How to solve this system of equations in Lagrange Multiplier problem

Question

Find the maximum and minimum values of ${x^{2} + y^{2} + z^{2}}$ subject to the conditions ${\frac{x^{2}}{4} + \frac{y^{2}}{5} + \frac{z^{2}}{25} = 1}$ and ${x + y - z = 0}$.

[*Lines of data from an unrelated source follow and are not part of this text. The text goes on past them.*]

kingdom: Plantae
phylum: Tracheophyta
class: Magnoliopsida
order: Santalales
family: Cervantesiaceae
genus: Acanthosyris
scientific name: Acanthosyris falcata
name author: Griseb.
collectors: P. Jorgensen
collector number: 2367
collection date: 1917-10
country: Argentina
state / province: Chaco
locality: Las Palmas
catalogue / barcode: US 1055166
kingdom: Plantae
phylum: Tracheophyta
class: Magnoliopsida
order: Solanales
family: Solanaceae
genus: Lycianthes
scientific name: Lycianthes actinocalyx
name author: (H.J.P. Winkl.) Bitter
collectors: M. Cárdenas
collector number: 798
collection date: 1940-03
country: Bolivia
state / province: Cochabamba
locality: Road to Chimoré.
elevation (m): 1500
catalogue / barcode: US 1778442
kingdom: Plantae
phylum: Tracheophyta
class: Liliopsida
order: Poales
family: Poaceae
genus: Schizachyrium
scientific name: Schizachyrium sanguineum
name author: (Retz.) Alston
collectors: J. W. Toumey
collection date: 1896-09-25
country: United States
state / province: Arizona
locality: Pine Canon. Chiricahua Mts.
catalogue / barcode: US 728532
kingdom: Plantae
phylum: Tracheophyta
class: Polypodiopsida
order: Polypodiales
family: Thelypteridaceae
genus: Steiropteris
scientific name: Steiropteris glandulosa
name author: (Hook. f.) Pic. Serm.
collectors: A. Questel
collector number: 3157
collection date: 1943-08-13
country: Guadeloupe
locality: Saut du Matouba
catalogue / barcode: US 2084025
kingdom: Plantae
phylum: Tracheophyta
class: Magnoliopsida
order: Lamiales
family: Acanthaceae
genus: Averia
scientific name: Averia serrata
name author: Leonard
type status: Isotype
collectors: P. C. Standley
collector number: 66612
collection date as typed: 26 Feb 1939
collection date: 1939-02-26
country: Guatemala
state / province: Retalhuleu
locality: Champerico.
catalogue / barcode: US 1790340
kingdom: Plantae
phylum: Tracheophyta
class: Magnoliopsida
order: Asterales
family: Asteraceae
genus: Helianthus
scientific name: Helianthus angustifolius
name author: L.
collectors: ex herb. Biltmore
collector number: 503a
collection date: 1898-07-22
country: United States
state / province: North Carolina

Using Lagrange multiplier method, I got following equations: $$ {2x = \frac{\lambda_{1} x}{2} + \lambda_{2}}$$ $$ {2y = \frac{2 \lambda_{1} y}{5} + \lambda_{2}}$$ $$ {2z = \frac{2 \lambda_{1} z}{25} - \lambda_{2}}$$ $${\frac{x^{2}}{4} + \frac{y^{2}}{5} + \frac{z^{2}}{25} = 1}$$ $${x + y - z = 0}$$

I'm stuck after this. I've tried to solve this system of equations to get critical point many times. Any help will be greatly appreciated. Also is there any other way to approach this problem?

Answer 1

I think Lagrange multipliers method is not necessary here.

We need to find a maximal and a minimal value of $x^2+y^2+(x+y)^2$, where $\frac{x^2}{4}+\frac{y^2}{5}+\frac{(x+y)^2}{25}=1.$

Let $2(x^2+xy+y^2)=k$.

Hence, the condition gives $29x^2+8xy+24y^2=100$ or $$k(29x^2+8xy+24y^2)=200(x^2+xy+y^2),$$ which says that the equation $$(29k-200)x^2+(8k-200)xy+(24k-200)y^2=0$$ has real solutions.

If $k=\frac{200}{29}$ we has solutions.

Let $k\neq\frac{200}{29}$.

Hence, $$(4k-100)^2-(29k-200)(24k-200)\geq0,$$ which gives $$\frac{75}{17}\leq k\leq10$$

It's obvious that the equality occurs in both cases and we are done!